**What you should do:** Please output each line of the data exactly as it appears.

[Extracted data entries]

════════

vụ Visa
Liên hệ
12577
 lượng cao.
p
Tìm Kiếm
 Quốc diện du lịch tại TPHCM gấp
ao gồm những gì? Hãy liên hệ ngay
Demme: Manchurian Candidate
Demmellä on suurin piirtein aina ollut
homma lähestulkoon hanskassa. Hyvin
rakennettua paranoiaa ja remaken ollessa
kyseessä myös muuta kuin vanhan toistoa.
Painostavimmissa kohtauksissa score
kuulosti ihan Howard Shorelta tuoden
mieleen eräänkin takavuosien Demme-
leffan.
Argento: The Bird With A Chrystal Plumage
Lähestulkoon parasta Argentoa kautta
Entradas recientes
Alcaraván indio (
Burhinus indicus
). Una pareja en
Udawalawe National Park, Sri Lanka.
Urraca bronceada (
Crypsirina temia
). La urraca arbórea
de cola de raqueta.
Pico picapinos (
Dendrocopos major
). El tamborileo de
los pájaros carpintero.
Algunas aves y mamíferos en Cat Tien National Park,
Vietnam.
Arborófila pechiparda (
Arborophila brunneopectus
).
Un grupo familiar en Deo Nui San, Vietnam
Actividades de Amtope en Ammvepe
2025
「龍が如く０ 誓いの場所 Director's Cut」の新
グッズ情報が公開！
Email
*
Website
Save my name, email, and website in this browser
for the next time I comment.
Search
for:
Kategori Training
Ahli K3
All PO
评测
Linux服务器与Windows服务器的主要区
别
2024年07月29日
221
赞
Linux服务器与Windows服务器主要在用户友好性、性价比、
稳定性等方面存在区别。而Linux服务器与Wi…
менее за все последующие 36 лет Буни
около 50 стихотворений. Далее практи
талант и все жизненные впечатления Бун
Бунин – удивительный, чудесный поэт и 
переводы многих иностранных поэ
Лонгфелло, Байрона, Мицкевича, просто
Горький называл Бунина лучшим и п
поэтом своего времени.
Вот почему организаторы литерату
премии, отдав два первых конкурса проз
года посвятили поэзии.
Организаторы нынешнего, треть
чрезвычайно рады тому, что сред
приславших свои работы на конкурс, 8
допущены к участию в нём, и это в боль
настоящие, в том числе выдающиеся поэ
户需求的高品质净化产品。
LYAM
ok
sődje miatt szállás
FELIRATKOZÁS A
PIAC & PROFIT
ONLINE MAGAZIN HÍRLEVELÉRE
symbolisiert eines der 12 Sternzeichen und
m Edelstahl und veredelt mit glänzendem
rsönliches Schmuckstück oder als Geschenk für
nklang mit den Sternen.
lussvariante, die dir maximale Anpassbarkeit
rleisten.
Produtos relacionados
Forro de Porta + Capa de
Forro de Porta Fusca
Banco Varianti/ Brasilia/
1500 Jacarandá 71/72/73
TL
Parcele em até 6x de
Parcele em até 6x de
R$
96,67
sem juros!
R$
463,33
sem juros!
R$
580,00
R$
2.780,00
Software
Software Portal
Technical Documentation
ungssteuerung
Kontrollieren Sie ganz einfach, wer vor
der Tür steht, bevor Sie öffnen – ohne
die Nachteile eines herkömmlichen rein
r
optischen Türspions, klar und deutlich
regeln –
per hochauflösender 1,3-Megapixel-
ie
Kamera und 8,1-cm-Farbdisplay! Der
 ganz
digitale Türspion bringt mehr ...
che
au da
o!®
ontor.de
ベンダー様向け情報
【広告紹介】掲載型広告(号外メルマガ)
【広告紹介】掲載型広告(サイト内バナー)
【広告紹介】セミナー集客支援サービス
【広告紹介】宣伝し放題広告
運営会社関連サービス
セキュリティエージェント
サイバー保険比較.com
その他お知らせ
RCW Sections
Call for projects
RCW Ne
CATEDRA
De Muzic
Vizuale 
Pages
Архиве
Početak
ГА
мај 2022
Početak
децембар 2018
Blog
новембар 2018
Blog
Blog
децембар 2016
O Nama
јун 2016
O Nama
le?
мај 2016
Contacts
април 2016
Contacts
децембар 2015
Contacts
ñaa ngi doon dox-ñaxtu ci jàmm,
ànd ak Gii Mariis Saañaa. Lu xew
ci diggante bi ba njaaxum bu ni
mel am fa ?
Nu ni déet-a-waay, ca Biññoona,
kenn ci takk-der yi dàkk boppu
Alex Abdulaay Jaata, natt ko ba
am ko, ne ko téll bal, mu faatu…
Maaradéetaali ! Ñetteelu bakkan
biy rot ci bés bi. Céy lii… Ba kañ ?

════════

**Solution:**
vụ Visa
Liên hệ
12577
 lượng cao.
p
Tìm Kiếm
 Quốc diện du lịch tại TPHCM gấp
ao gồm những gì? Hãy liên hệ ngay
Demme: Manchurian Candidate
Demmellä on suurin piirtein aina ollut
homma lähestulkoon hanskassa. Hyvin
rakennettua paranoiaa ja remaken ollessa
kyseessä myös muuta kuin vanhan toistoa.
Painostavimmissa kohtauksissa score
kuulosti ihan Howard Shorelta tuoden
mieleen eräänkin takavuosien Demme-
leffan.
Argento: The Bird With A Chrystal Plumage
Lähestulkoon parasta Argentoa kautta
Entradas recientes
Alcaraván indio (
Burhinus indicus
). Una pareja en
Udawalawe National Park, Sri Lanka.
Urraca bronceada (
Crypsirina temia
). La urraca arbórea
de cola de raqueta.
Pico picapinos (
Dendrocopos major
). El tamborileo de
los pájaros carpintero.
Algunas aves y mamíferos en Cat Tien National Park,
Vietnam.
Arborófila pechiparda (
Arborophila brunneopectus
).
Un grupo familiar en Deo Nui San, Vietnam
Actividades de Amtope en Ammvepe
2025
「龍が如く０ 誓いの場所 Director's Cut」の新
グッズ情報が公開！
Email
*
Website
Save my name, email, and website in this browser
for the next time I comment.
Search
for:
Kategori Training
Ahli K3
All PO
评测
Linux服务器与Windows服务器的主要区
别
2024年07月29日
221
赞
Linux服务器与Windows服务器主要在用户友好性、性价比、
稳定性等方面存在区别。而Linux服务器与Wi…
менее за все последующие 36 лет Буни
около 50 стихотворений. Далее практи
талант и все жизненные впечатления Бун
Бунин – удивительный, чудесный поэт и 
переводы многих иностранных поэ
Лонгфелло, Байрона, Мицкевича, просто
Горький называл Бунина лучшим и п
поэтом своего времени.
Вот почему организаторы литерату
премии, отдав два первых конкурса проз
года посвятили поэзии.
Организаторы нынешнего, треть
чрезвычайно рады тому, что сред
приславших свои работы на конкурс, 8
допущены к участию в нём, и это в боль
настоящие, в том числе выдающиеся поэ
户需求的高品质净化产品。
LYAM
ok
sődje miatt szállás
FELIRATKOZÁS A
PIAC & PROFIT
ONLINE MAGAZIN HÍRLEVELÉRE
symbolisiert eines der 12 Sternzeichen und
m Edelstahl und veredelt mit glänzendem
rsönliches Schmuckstück oder als Geschenk für
nklang mit den Sternen.
lussvariante, die dir maximale Anpassbarkeit
rleisten.
Produtos relacionados
Forro de Porta + Capa de
Forro de Porta Fusca
Banco Varianti/ Brasilia/
1500 Jacarandá 71/72/73
TL
Parcele em até 6x de
Parcele em até 6x de
R$
96,67
sem juros!
R$
463,33
sem juros!
R$
580,00
R$
2.780,00
Software
Software Portal
Technical Documentation
ungssteuerung
Kontrollieren Sie ganz einfach, wer vor
der Tür steht, bevor Sie öffnen – ohne
die Nachteile eines herkömmlichen rein
r
optischen Türspions, klar und deutlich
regeln –
per hochauflösender 1,3-Megapixel-
ie
Kamera und 8,1-cm-Farbdisplay! Der
 ganz
digitale Türspion bringt mehr ...
che
au da
o!®
ontor.de
ベンダー様向け情報
【広告紹介】掲載型広告(号外メルマガ)
【広告紹介】掲載型広告(サイト内バナー)
【広告紹介】セミナー集客支援サービス
【広告紹介】宣伝し放題広告
運営会社関連サービス
セキュリティエージェント
サイバー保険比較.com
その他お知らせ
RCW Sections
Call for projects
RCW Ne
CATEDRA
De Muzic
Vizuale 
Pages
Архиве
Početak
ГА
мај 2022
Početak
децембар 2018
Blog
новембар 2018
Blog
Blog
децембар 2016
O Nama
јун 2016
O Nama
le?
мај 2016
Contacts
април 2016
Contacts
децембар 2015
Contacts
ñaa ngi doon dox-ñaxtu ci jàmm,
ànd ak Gii Mariis Saañaa. Lu xew
ci diggante bi ba njaaxum bu ni
mel am fa ?
Nu ni déet-a-waay, ca Biññoona,
kenn ci takk-der yi dàkk boppu
Alex Abdulaay Jaata, natt ko ba
am ko, ne ko téll bal, mu faatu…
Maaradéetaali ! Ñetteelu bakkan
biy rot ci bés bi. Céy lii… Ba kañ ?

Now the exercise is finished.